-------- Dataset records

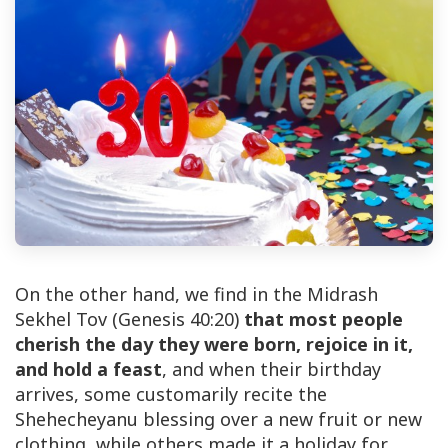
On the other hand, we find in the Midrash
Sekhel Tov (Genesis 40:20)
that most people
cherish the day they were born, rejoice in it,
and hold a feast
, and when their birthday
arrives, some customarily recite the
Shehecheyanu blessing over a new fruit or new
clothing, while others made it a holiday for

----------------
-------- Dataset records

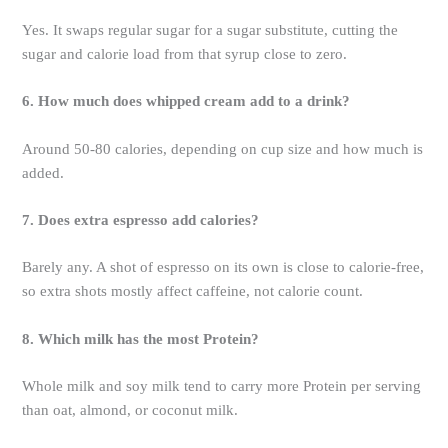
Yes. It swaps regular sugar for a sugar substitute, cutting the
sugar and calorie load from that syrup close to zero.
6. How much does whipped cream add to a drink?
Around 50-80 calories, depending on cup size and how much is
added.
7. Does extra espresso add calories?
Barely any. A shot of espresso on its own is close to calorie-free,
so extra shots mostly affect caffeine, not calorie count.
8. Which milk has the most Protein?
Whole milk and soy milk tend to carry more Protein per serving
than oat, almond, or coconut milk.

----------------
-------- Dataset records

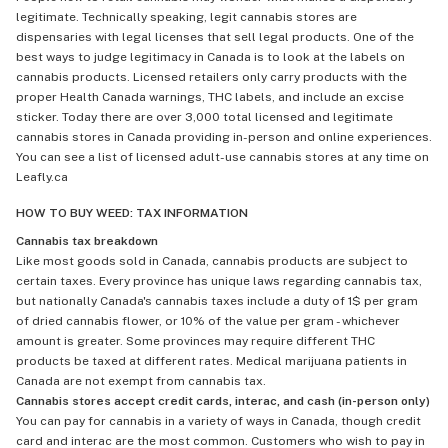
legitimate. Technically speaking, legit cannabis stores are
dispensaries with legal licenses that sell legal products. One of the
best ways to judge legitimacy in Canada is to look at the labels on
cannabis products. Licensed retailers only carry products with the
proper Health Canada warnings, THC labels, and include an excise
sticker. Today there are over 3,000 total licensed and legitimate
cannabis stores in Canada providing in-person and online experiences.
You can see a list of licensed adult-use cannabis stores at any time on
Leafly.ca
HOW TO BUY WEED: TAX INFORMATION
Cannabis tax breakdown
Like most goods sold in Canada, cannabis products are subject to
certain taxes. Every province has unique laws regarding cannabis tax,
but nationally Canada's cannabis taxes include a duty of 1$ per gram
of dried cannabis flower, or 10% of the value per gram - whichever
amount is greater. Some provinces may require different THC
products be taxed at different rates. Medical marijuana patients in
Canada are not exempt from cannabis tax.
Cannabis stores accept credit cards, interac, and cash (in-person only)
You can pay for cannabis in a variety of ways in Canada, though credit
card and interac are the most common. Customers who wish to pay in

----------------

__Assignment__:
Repeat, word for word, the lines above between the line holding "Sekhel Tov (Genesis 40:20)" and the line holding "clothing, while others made it a holiday for", inclusive; omit everything else.

__Exercise answer__:
Sekhel Tov (Genesis 40:20)
that most people
cherish the day they were born, rejoice in it,
and hold a feast
, and when their birthday
arrives, some customarily recite the
Shehecheyanu blessing over a new fruit or new
clothing, while others made it a holiday for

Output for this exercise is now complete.